Hello FASHION MNIST!¶
TorchFusion makes data loading, network definition and training very easy. As you will see in this tutorial. We shall be training a basic pytorch model on the Fashion MNIST dataset.
FASHION MNIST DESCRIPTION
MNIST has been over-explored, state-of-the-art on MNIST doesn’t make much sense with over 99% already achieved. Fashion MNIST provides a more challenging version of the MNIST dataset. It contains 10 classes of grayscale diagrams of fashion items. It is exactly the same size, dimension and format as MNIST, but it is more challenging, hence, it is provides a dataset that is both fast to train and yet challenging enough to benchmark new models. Below are samples from the FashionMNIST dataset.
To learn more visit. Fashion MNIST
Import Classes
from torchfusion.layers import *
from torchfusion.datasets import *
from torchfusion.metrics import *
import torch.nn as nn
import torch.cuda as cuda
from torch.optim import Adam
from torchfusion.learners import StandardLearner
Load the dataset
train_loader = fashionmnist_loader(size=28,batch_size=32)
test_loader = fashionmnist_loader(size=28,train=False,batch_size=32)
If you have used PyTorch before, you will notice just how simpler the data loading process is, this function still allows you to specify custom transformations. By default, TorchFusion loaders will normalize the images to range between -1 to 1, you can control the default normalization using the mean and std args.
Define the model
model = nn.Sequential(
Flatten(),
Linear(784,100),
Swish(),
Linear(100,100),
Swish(),
Linear(100,100),
Swish(),
Linear(100,10)
)
The above is a simple 4 layer MLP, notice that all the layers above are from torchfusion. Unlike pure pytorch layers, torchfusion layers have optimal initialization by default, and you can easily specify custom initialization for them. However, they are still 100% compatible with their equivalent pytorch layers. You can also mix pure pytorch and torchfusion layers in the same model.
Define optimizer and loss
if cuda.is_available():
model = model.cuda()
optimizer = Adam(model.parameters())
loss_fn = nn.CrossEntropyLoss()
train_metrics = [Accuracy()]
test_metrics = [Accuracy()]
Print Summary and Train the model
learner = StandardLearner(model)
if __name__ == "__main__":
learner.summary((1,28,28))
learner.train(train_loader,train_metrics=train_metrics,optimizer=optimizer,loss_fn=loss_fn,test_loader=test_loader,test_metrics=test_metrics,num_epochs=40,batch_log=False)
PUTTING IT ALL TOGETHER
from torchfusion.layers import *
from torchfusion.datasets import *
from torchfusion.metrics import *
import torch.nn as nn
import torch.cuda as cuda
from torch.optim import Adam
from torchfusion.learners import StandardLearner
train_loader = fashionmnist_loader(size=28,batch_size=32)

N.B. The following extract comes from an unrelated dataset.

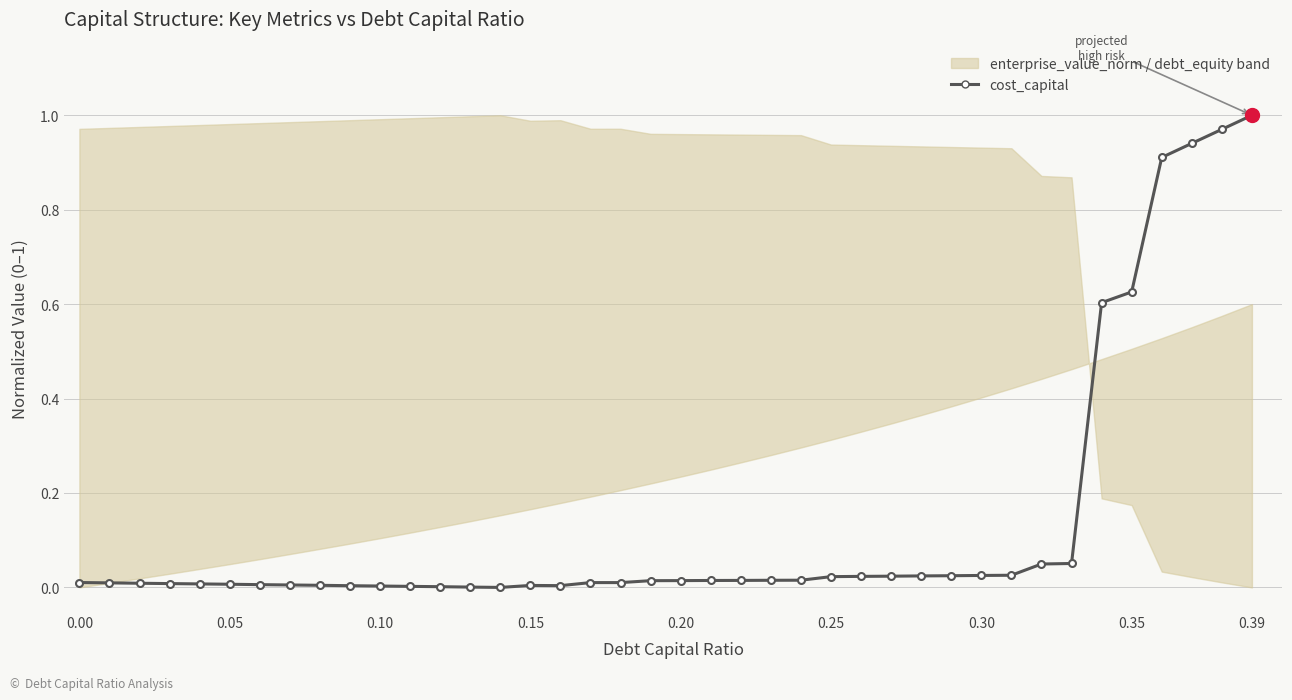

True or false: there are more than 0 points higher than both neighbors.

True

test_loader = fashionmnist_loader(size=28,train=False,batch_size=32)
model = nn.Sequential(
Flatten(),
Linear(784,100),
Swish(),
Linear(100,100),
Swish(),
Linear(100,100),
Swish(),
Linear(100,10)
)
if cuda.is_available():
model = model.cuda()
optimizer = Adam(model.parameters())
loss_fn = nn.CrossEntropyLoss()
train_metrics = [Accuracy()]
test_metrics = [Accuracy()]
learner = StandardLearner(model)
if __name__ == "__main__":
print(learner.summary((1,28,28)))
learner.train(train_loader,train_metrics=train_metrics,optimizer=optimizer,loss_fn=loss_fn,test_loader=test_loader,test_metrics=test_metrics,num_epochs=40,batch_log=False)
Running the code above should reach an accuracy of about 90% after 30 epochs.
You can enable and disable epoch-end visualizations with the boolean args: display_metrics and save_metrics
PERFORMANCE METRICS
The Accuracy class measures the the topK accuracy. The default is top1, however, you can easily specify any K level.
Top K metric example:
train_metrics = [Accuracy(),Accuracy(topK=2),Accuracy(topK=5)]
Load the saved weights and evaluate performance on test set
We have just trained a classifier on Fashion MNIST and evaluated the performance at the end of each epoch. You can also use the evaluation function to evaluate the test performance separately.
Run evaluation
if __name__ == "__main__":
top1_acc = Accuracy()
top5_acc = Accuracy(topK=5)
learner.load_model("best-models/model_3.pth")
learner.evaluate(test_loader,[top1_acc,top5_acc])
print("Top1 Acc: {} Top5 Acc: {}".format(top1_acc.getValue(),top5_acc.getValue()))
This produces Top1 Acc: 0.871399998664856 Top5 Acc: 0.996999979019165
Inference
The ultimate goal of training models is to use them to classify new images, now that we have trained the model on fashion images, save the images below and use the code after to classify them
Inference code
import torch
from torchfusion.layers import *
import torch.nn as nn
import torch.cuda as cuda
from torchfusion.learners import StandardLearner
from torchfusion.utils import load_image
model = nn.Sequential(
Flatten(),
Linear(784,100),
Swish(),
Linear(100,100),
Swish(),
Linear(100,100),
Swish(),
Linear(100,10)
)
if cuda.is_available():
model = model.cuda()
learner = StandardLearner(model)
learner.load_model("best_models\model_20.pth")
if __name__ == "__main__":
#map class indexes to class names
class_map = {0:"T-Shirt",1:"Trouser",2:"Pullover",3:"Dress",4:"Coat",5:"Sandal",6:"Shirt",7:"Sneaker",8:"Bag",9:"Ankle Boot"}
#Load the image
image = load_image("sample-1.jpg",grayscale=True,target_size=28,mean=0.5,std=0.5)
#add batch dimension
image = image.unsqueeze(0)
#run prediction
pred = learner.predict(image)
#convert prediction to probabilities
pred = torch.softmax(pred,0)
#get the predicted class
pred_class = pred.argmax().item()
#get confidence for the prediction
pred_conf = pred.max().item()
#Map class_index to name
class_name = class_map[pred_class]
print("Predicted Class: {}, Confidence: {}".format(class_name,pred_conf))